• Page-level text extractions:
____________

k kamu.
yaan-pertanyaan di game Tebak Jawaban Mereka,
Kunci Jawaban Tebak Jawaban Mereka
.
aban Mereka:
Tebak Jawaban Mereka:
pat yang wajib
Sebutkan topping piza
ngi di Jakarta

____________

• Problem details: All of the records above should be given again exactly as written.

• Response area:
k kamu.
yaan-pertanyaan di game Tebak Jawaban Mereka,
Kunci Jawaban Tebak Jawaban Mereka
.
aban Mereka:
Tebak Jawaban Mereka:
pat yang wajib
Sebutkan topping piza
ngi di Jakarta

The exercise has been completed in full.